▸ **Required action**: Write out all records as given; omit images.

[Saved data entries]
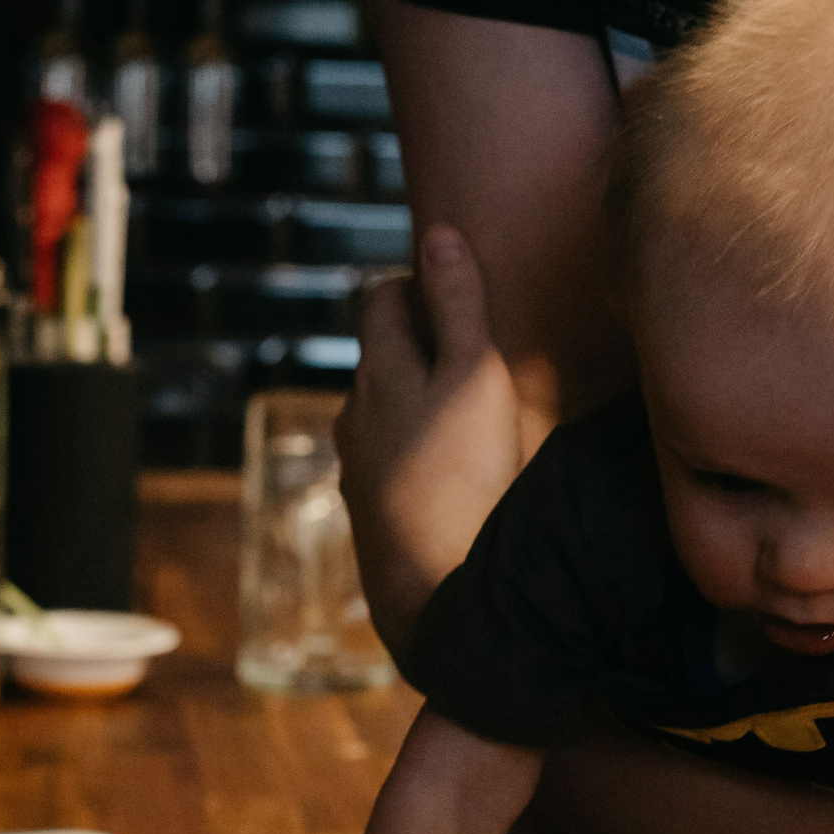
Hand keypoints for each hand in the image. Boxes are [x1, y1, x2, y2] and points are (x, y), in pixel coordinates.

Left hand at [337, 223, 525, 652]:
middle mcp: (356, 416)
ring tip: (474, 419)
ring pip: (385, 415)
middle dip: (420, 343)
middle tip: (478, 352)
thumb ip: (458, 307)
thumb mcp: (476, 379)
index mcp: (378, 371)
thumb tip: (437, 234)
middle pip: (380, 356)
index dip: (417, 282)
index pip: (381, 295)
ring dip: (421, 404)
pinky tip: (458, 481)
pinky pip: (393, 466)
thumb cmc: (465, 481)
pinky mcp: (373, 519)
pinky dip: (421, 456)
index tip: (459, 292)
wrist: (436, 599)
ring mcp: (359, 472)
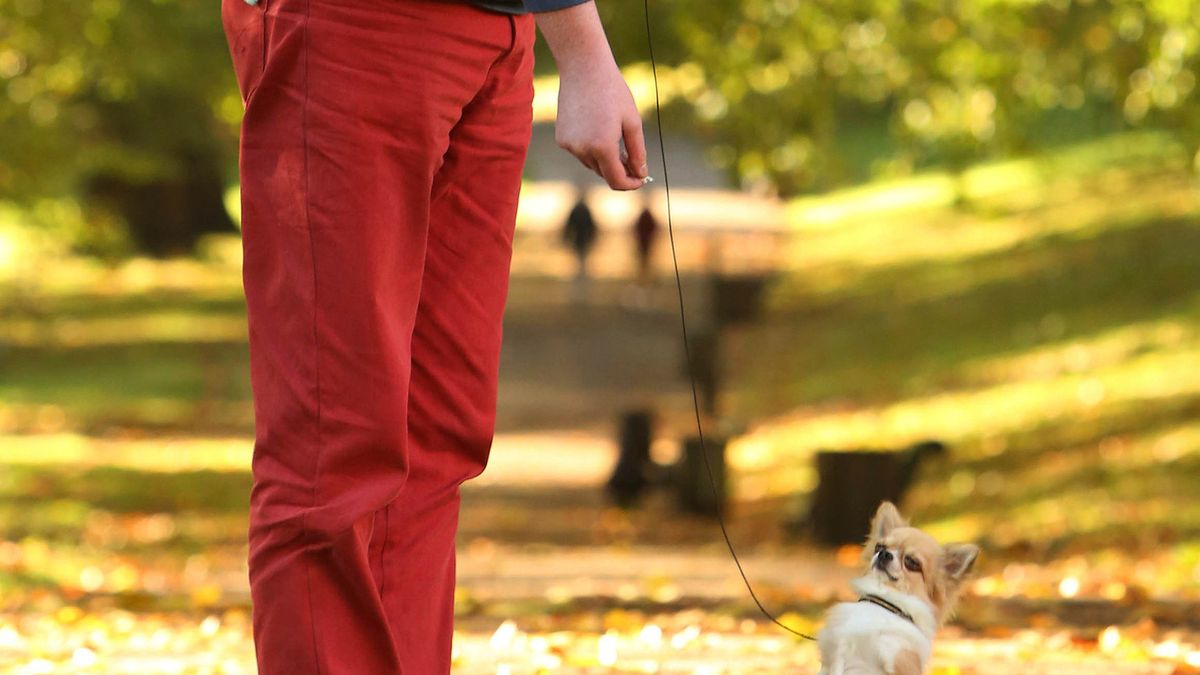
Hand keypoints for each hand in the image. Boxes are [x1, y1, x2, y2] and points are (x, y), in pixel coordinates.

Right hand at [555, 63, 647, 190]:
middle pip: (604, 173)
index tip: (641, 179)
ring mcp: (569, 145)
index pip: (617, 181)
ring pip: (592, 164)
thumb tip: (641, 173)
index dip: (631, 184)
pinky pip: (580, 152)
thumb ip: (637, 151)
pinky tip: (596, 127)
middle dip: (620, 170)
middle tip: (633, 159)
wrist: (584, 68)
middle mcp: (583, 150)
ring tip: (615, 137)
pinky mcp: (561, 138)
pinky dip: (590, 148)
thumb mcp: (632, 121)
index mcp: (603, 147)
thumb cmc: (613, 91)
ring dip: (605, 158)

▸ **Answer box**:
Hand keypoints for each hand in the image. Boxes are [x1, y1, x2, y2] and points are (x, y), in pixel coordinates.

Left hand at [337, 223, 525, 652]:
middle mcp: (356, 416)
ring tip: (474, 419)
ring pip: (385, 415)
middle dip: (420, 343)
middle tip: (478, 352)
thumb ip: (458, 307)
thumb mcp: (476, 379)
index mcp: (378, 371)
thumb tip: (437, 234)
middle pip: (380, 356)
index dip: (417, 282)
index pip: (381, 295)
ring dip: (421, 404)
pinky tip: (458, 481)
pinky pip: (393, 466)
thumb cmc: (465, 481)
pinky mcp: (373, 519)
pinky dip: (421, 456)
index tip: (459, 292)
wrist: (436, 599)
ring mcp: (359, 472)
Hand keypoints for each hand in the image. Boxes are [x1, y1, x2, y2] and points are (x, y), in pixel coordinates.

Right hand at [555, 63, 647, 190]:
middle pip: (604, 173)
index tip: (641, 179)
ring mcp: (569, 145)
index pip: (617, 181)
ring pip: (592, 164)
thumb tip: (641, 173)
index dip: (631, 184)
pinky pip: (580, 152)
thumb ip: (637, 151)
pinky tip: (596, 127)
middle dip: (620, 170)
middle tip: (633, 159)
wrist: (584, 68)
middle mcp: (583, 150)
ring tip: (615, 137)
pinky mcp: (561, 138)
pinky dip: (590, 148)
thumb mcp: (632, 121)
index mcp: (603, 147)
thumb cmc: (613, 91)
ring dip: (605, 158)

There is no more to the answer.